When thinking of how to create a corporate social responsibility (CSR) culture inside of your company it is important to think about both the values of your company and also what CSR involves. In a general sense, CSR includes the parts of your business that do not have to deal with finance. Alexander Garrett of Management Today describes it as, “ethics; interactions with people inside and outside your company; and how you affect the planet” (Garrett, 1) in his article Crash Course in...Creating a CSR Strategy.
In terms of values, the social work that is done cannot go against what your company believes in. People will see right through your CSR report and begin to distrust your company; this means all of your consumers walk away. In a study done by Shital Jhunjhunwala, Assistant Professor of Finance, Institute of Public Enterprise, entitled Intertwining CSR with Strategy- the way ahead, there were social implications which claimed, “business cannot survive without society’s acquiescence nor succeed without its active support” (Jhunjhunwala, 1). For example, within a tech company, it isn’t wise to claim to love being green and being energy efficient if the products that are being sold use far more energy than other products on the market. This would demonstrate that not only do you not care about the planet, but you also think consumers lack the intelligence to find out that you are lying to them, not the best plan in any scenario.
Furthermore, while CSR initiatives have to start from the top-down, because nothing will be sustainable if the board is not supporting CSR efforts, employees have to also believe in the mission that is being encouraged. If the board decides that they want their employees to get a specific number of hours of volunteer work, ask the employees what they are interested in. If people are more interested in animals, begin a puppy and kitten initiative where they are able to support and volunteer with animal shelters; if they want to help the poor, create initiatives where they are volunteering at a food bank or building homes.

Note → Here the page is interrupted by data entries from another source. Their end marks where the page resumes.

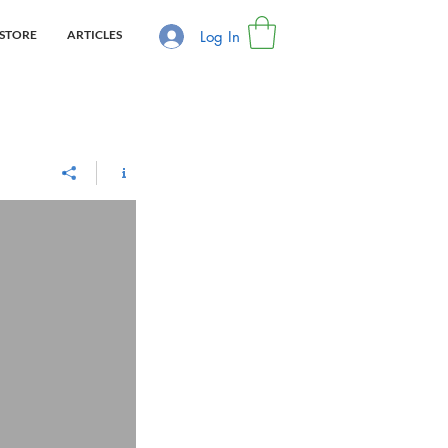
Log In
STORE
ARTICLES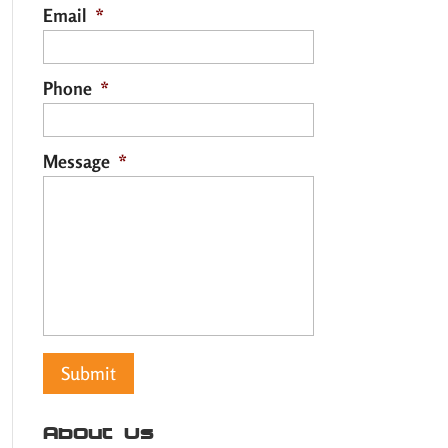
Email
*
Phone
*
Message
*
About Us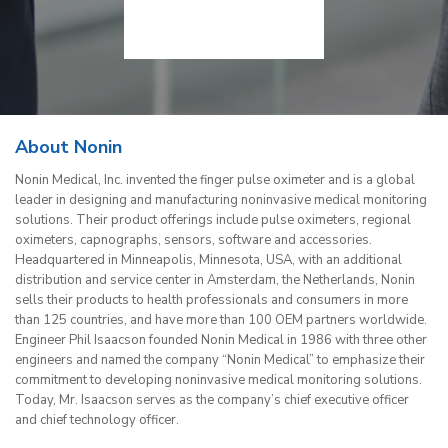
About Nonin
Nonin Medical, Inc. invented the finger pulse oximeter and is a global
leader in designing and manufacturing noninvasive medical monitoring
solutions. Their product offerings include pulse oximeters, regional
oximeters, capnographs, sensors, software and accessories.
Headquartered in Minneapolis, Minnesota, USA, with an additional
distribution and service center in Amsterdam, the Netherlands, Nonin
sells their products to health professionals and consumers in more
than 125 countries, and have more than 100 OEM partners worldwide.
Engineer Phil Isaacson founded Nonin Medical in 1986 with three other
engineers and named the company “Nonin Medical” to emphasize their
commitment to developing noninvasive medical monitoring solutions.
Today, Mr. Isaacson serves as the company’s chief executive officer
and chief technology officer.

According to Garrett, these initiatives should not only come from employees but also customers and investors. It is important to know what people want from your company (Garrett, 1). One of the ways to do this is to be open with everyone, to never provoke sentiments that your company is untrustworthy. There are many ways to do this such as the use of social media. One of the methods that Garrett suggests is to give clear pieces of your CSR message but then also have ways for the public to see the full scale of all that you are doing. This could be a link online that leads to a full report of the initiatives that your business is taking. Along with being trustworthy comes accepting that the company is not perfect. It could be that the company never recycles and they serve every meal in Styrofoam. The important thing is also explaining how those behaviors are going to change. Let everyone know how you will do better but that it will take time and then explain to them your time frame for meeting different target goals (1).
Is this a step by step tutorial on how to make a perfect CSR culture? No. Every company is different and they will have to start small and find out what works best for their company, one does not simply know the best strategy for a CSR culture right away. This is just where to start, to find out how a CSR culture can work for both the company and society. The right CSR culture will do both and add value and sustainability to a corporation.